Top producer Brazil is set to start harvesting a massive cane crop from its center-south region. On the other hand, India Farm Minister Shared Pawar said in New Delhi the government had approved a package of incentives for sugar mills, including a 2.0 million tonne buffer, to step up exports from the country's likely bumper cane crop.
India is set to churn out 25 million tonnes of sugar in the current season ending in September, up 30 percent from the previous year. Sugar was hit by successive waves of speculative and trade sales from the bell in open-outcry dealings and automatic sells orders kicked in once the May contract slid below 10 cents, dealers said.

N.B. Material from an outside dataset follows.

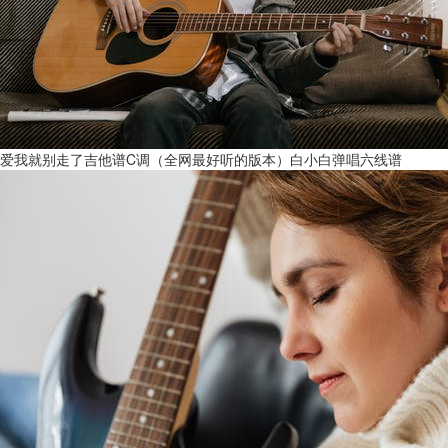
爱我就别走了吉他谱C调（全网最好听的版本）白小白弹唱六线谱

"It looks like we're going to see 9.00 (cents) before long," one said. Technicians put support for the May contract in the open-outcry pit at 9.80 and 9.50 cents, with resistance at 10 and 10.50 cents. Open interest in the No 11 raw sugar market rose 59 lots to 654,810 contracts as of March 28.
Open-outcry volume traded around noon stood at 17,865 lots, from the prior open-outcry count of 15,868 lots. Call volume was 15,469 lots and puts at 14,825 lots. NYBOT said on Wednesday's electronic trade were 44,605 lots and total volume 60,473 lots.
The ethanol market was untraded. US domestic sugar prices ended mixed. The May contract edged up 0.01 to 21.06 cents per lb and July shed 0.03 to 20.89 cents as well. The rest ranged from 0.24 cent lower to 0.07 cent firmer. The electronic No 14 sugar market saw its May contract ease 0.01 cent to 21.04 cents at 1:28 pm.